(Source records)

** start **

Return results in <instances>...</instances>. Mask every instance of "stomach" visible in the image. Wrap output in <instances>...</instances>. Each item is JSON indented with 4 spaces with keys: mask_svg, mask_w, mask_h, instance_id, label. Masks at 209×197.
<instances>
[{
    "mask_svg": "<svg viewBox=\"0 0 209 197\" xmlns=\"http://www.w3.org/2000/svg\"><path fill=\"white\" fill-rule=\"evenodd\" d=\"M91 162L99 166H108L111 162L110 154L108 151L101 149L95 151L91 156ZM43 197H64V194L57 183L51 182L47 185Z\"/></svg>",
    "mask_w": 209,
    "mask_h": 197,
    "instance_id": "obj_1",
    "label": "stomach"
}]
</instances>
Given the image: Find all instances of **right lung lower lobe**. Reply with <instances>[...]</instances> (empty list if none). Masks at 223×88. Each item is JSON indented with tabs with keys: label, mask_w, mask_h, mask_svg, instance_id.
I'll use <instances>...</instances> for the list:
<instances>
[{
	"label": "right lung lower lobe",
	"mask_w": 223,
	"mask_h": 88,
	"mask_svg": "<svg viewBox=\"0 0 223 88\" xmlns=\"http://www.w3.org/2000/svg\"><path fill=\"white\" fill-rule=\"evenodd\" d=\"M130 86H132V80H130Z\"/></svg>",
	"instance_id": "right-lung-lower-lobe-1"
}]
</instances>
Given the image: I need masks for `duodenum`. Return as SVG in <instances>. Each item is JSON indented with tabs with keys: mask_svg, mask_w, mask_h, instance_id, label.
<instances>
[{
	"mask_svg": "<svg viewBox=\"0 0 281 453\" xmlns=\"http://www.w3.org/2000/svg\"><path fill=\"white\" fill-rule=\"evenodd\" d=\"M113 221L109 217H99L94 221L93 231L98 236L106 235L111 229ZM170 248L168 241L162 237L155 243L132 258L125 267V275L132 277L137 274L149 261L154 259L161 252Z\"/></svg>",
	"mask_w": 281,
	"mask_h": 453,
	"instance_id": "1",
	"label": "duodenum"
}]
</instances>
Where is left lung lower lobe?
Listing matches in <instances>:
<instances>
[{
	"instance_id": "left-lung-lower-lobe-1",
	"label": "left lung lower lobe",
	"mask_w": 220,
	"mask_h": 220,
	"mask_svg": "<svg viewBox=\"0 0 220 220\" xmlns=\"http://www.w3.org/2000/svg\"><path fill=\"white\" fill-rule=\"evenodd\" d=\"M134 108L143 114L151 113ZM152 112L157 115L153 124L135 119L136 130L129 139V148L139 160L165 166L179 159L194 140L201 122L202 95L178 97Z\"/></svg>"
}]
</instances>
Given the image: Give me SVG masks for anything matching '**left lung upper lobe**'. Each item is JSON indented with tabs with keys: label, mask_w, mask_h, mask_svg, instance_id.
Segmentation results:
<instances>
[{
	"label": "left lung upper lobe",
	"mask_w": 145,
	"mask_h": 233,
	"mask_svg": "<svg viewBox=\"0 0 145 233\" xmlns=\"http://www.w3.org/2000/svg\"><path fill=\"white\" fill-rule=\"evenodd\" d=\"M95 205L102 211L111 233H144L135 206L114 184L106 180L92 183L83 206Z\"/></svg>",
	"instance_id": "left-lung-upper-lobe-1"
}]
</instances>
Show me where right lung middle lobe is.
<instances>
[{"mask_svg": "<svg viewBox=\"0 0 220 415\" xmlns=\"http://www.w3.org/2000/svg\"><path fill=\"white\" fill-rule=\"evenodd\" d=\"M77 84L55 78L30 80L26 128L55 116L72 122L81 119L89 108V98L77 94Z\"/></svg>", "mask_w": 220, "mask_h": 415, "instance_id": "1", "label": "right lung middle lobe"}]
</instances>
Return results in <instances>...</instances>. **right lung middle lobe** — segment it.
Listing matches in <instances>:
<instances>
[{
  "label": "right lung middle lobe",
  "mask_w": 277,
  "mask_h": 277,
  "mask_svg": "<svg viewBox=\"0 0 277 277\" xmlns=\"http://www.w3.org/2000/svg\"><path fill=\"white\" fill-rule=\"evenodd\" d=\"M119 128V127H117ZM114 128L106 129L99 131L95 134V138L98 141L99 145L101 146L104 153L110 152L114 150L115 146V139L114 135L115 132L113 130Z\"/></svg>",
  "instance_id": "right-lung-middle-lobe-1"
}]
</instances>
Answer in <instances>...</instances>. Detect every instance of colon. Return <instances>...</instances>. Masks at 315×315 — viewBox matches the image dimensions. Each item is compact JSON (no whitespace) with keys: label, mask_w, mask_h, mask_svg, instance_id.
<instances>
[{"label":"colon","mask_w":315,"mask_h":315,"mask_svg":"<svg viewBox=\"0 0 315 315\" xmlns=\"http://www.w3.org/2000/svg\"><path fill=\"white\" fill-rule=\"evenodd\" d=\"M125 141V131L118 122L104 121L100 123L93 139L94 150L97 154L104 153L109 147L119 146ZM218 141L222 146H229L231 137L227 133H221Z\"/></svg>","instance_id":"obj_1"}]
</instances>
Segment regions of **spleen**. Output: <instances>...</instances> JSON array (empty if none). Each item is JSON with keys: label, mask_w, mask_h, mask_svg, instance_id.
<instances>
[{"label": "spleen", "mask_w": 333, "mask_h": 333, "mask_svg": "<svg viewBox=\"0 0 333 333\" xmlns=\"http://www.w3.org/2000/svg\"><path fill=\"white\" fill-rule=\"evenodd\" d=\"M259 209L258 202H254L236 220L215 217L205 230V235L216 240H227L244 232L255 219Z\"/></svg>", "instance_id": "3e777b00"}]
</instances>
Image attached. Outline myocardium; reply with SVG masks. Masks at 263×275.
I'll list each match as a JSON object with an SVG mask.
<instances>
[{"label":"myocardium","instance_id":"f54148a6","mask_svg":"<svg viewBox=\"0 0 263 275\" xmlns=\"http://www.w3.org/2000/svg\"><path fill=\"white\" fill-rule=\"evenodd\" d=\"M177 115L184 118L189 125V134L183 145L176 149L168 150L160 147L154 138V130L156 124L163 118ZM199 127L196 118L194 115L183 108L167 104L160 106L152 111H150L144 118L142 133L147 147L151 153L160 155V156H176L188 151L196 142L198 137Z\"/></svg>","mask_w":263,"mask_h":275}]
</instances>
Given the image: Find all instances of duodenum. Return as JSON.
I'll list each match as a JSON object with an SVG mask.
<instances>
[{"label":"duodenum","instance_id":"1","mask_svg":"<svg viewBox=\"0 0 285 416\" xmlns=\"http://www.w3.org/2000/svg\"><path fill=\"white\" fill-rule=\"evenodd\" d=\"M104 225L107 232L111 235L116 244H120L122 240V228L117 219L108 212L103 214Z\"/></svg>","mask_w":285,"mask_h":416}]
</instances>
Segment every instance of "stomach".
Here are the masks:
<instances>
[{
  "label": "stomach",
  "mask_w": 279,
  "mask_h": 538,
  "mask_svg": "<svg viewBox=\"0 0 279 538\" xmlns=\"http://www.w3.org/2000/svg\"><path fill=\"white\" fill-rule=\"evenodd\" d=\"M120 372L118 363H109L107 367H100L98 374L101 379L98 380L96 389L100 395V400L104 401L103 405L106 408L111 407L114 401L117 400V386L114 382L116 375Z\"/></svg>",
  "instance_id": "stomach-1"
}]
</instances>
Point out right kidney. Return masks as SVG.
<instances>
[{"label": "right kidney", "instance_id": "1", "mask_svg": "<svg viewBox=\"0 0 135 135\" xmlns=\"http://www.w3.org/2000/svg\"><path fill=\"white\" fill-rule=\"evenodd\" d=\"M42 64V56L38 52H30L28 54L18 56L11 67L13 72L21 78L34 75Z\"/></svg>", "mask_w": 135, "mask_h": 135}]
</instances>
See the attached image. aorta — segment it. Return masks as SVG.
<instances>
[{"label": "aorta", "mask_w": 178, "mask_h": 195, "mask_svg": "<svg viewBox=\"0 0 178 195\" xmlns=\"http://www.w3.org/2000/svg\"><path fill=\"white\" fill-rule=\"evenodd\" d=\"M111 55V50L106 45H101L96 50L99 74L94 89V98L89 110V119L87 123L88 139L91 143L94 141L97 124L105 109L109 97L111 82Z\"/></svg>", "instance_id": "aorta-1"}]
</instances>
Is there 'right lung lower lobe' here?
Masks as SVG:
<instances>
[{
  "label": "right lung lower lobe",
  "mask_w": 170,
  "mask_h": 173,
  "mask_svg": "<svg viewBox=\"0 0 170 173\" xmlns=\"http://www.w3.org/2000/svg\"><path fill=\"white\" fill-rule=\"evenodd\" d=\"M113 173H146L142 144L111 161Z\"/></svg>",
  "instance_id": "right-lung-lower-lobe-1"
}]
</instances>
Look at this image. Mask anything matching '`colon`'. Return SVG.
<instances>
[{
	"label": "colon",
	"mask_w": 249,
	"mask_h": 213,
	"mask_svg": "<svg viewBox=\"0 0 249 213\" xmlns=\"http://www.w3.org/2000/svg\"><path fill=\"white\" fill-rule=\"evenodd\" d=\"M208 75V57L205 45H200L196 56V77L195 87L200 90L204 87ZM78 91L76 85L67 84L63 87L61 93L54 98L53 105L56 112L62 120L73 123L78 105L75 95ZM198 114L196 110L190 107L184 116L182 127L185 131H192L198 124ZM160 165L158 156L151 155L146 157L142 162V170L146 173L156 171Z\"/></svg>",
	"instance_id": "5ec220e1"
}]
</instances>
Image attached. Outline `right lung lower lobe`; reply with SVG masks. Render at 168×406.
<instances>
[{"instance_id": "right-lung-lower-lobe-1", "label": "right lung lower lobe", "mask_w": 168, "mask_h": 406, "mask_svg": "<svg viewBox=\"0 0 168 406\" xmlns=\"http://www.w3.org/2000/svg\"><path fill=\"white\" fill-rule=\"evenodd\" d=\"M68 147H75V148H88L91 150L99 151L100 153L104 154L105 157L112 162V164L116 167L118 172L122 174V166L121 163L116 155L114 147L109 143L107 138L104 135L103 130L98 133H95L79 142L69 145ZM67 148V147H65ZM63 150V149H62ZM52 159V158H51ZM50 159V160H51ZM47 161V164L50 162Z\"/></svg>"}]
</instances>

** end **

**Job**
Gather every line of the listing above that contains the string "matching".

**Solution for this problem**
Given the image: Give me SVG masks for anything matching '**left lung upper lobe**'. Each item is JSON indented with tabs with keys: label, mask_w, mask_h, mask_svg, instance_id.
Look at this image. Mask anything matching '`colon`'. Return SVG.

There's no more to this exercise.